Studies on the interaction of barbiturates with reactive oxygen radicals: implications regarding barbiturate protection against cerebral ischaemia.

Abstract

Although the molecular basis of ischaemic damage of the brain is as yet unknown, it has been postulated that the uncontrolled production of reactive oxygenated species derived from molecular oxygen (including hydroxyl radicals, superoxide radicals and singlet oxygen) may play a major role in the production of such injury. The ability of various barbiturates to modify the nature and extent of membrane damage produced by various oxygen radicals generated under well-defined conditions in vitro has been directly examined using the human erythrocyte as model membrane system. Our results indicate that barbiturates are unlikely to exert their protective effects by directly scavenging singlet oxygen, superoxide or hydroxyl radicals.

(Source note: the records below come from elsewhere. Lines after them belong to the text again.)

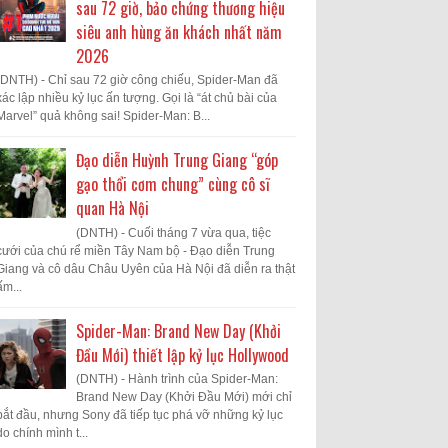
sau 72 giờ, bảo chứng thương hiệu
siêu anh hùng ăn khách nhất năm
2026
(DNTH) - Chỉ sau 72 giờ công chiếu, Spider-Man đã
xác lập nhiều kỷ lục ấn tượng. Gọi là “át chủ bài của
Marvel” quả không sai! Spider-Man: B...
Đạo diễn Huỳnh Trung Giang “góp
gạo thổi cơm chung” cùng cô sĩ
quan Hà Nội
(DNTH) - Cuối tháng 7 vừa qua, tiệc
cưới của chú rể miền Tây Nam bộ - Đạo diễn Trung
Giang và cô dâu Châu Uyên của Hà Nội đã diễn ra thật
ấm...
Spider-Man: Brand New Day (Khởi
Đầu Mới) thiết lập kỷ lục Hollywood
(DNTH) - Hành trình của Spider-Man:
Brand New Day (Khởi Đầu Mới) mới chỉ
bắt đầu, nhưng Sony đã tiếp tục phá vỡ những kỷ lục
do chính mình t...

The highly lipophilic barbiturate thiopentone is capable of decreasing the susceptibility of membranes to oxidative degradation by a direct membrane action, a property shared by amphipathic membrane stabilizers such as propranolol. The barbiturates were found to stabilize the haeme moiety of haemoglobin preventing its conversion to methaemoglobin in the presence of hydrogen peroxide. It is postulated that a major aspect of barbiturate action in decreasing ischaemic injury to the brain may involve the stabilization of haeme-coordinated iron complexes, thereby preventing the participation of these ubiquitous substances in initiating and potentiating free radical-mediated processes which have been implicated in the production of such injury.